Is that where most of writing code is now? Is there any hope for something else?
It's a lot of C++ on Linux these days. Harder-real-time stuff is more likely C or C++ on vxWorks or some similar RTOS.
I'm sure there must be some leet-code-ish thing that gives embedded puzzles, about writing to hardware registers, and bit flipping, and race conditions between threads. But I don't know where it is, so I can't point you to anything.
If you want to get better at C++, you might start with Stroustrup's Tour. For C, I don't know what to say. You might also consider Rust, though I don't know if it has much traction in embedded yet.
I kinda daydream in laterally switching to working on Security and cryptography, maybe one day I'll pull some strings and try that. Or do some programming that helps Physics people better understand the universe. But I don't want a salary downgrade.
I’ve always dreamed of using my math skills in my day job. What kind of math do you work with?
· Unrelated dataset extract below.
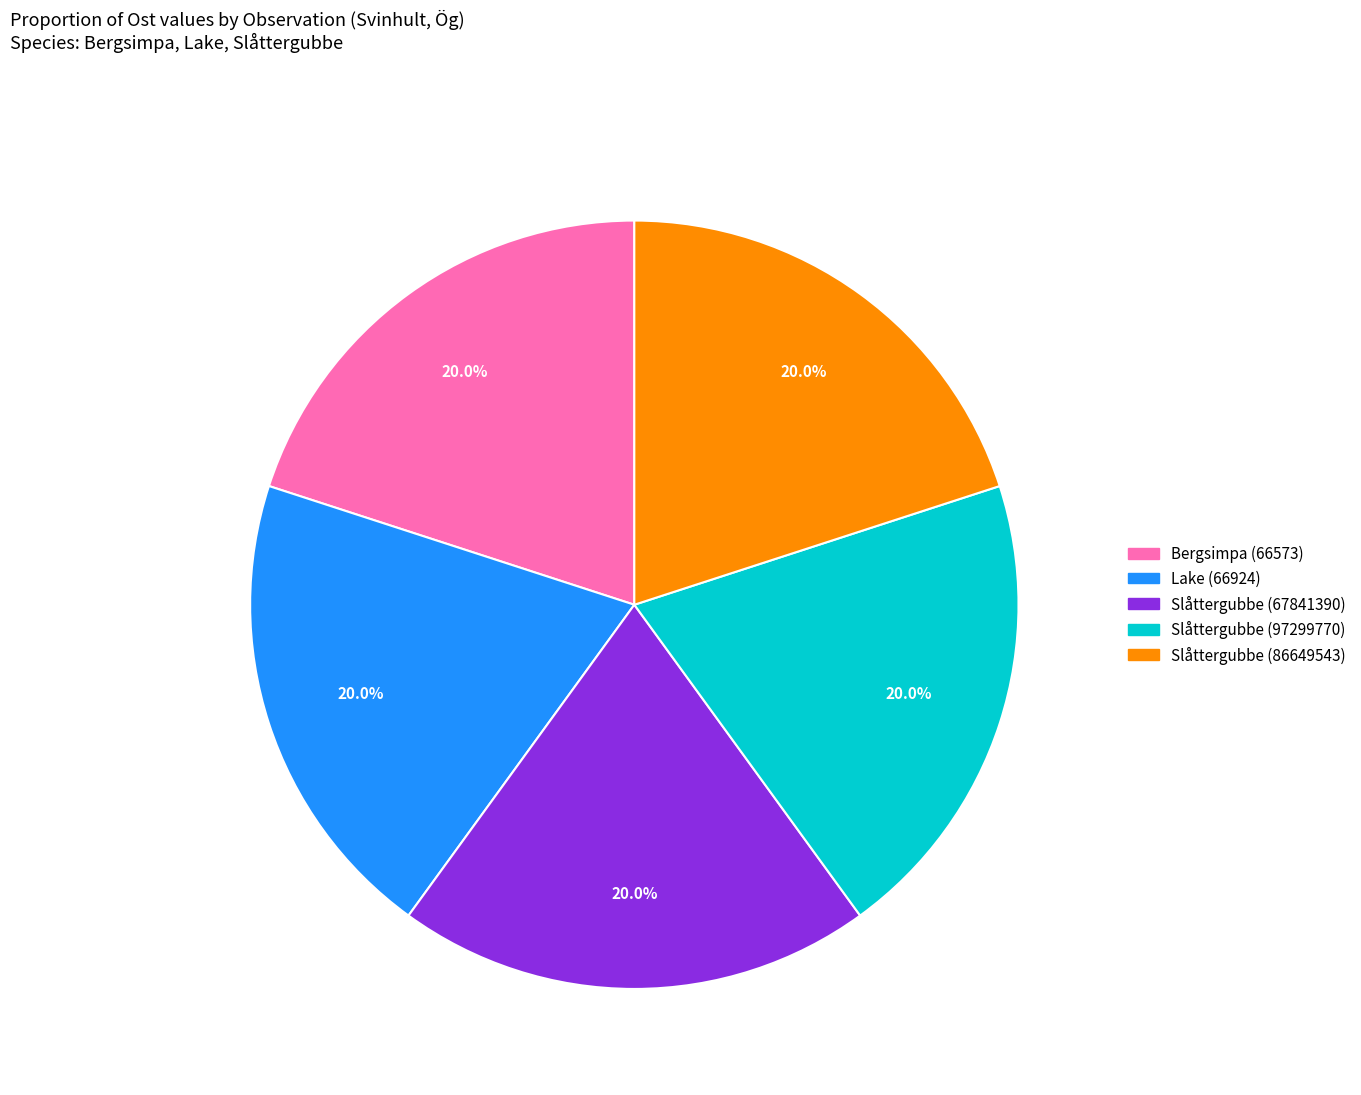

Count the number of slices in the pie.

5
Any tips on finding positions like this?
To be honest, I feel like I really lucked into this job and don't really know many places that employ people like me for solving PDEs in industry but you could definitely try something like quant researcher/developer which will alleviate some of the compensation woes from university and still have aspects of mathematical code to some extent.
Think about distributed testing of multi user applications, ML analysis of test results, producing the big data for big data systems etc.
Test automation also interfaces with many related fields like DevOps and security.
The bonus in being a test automator is that usually you get complete freedom to implement things the way you want and usually your budget and resources are huge.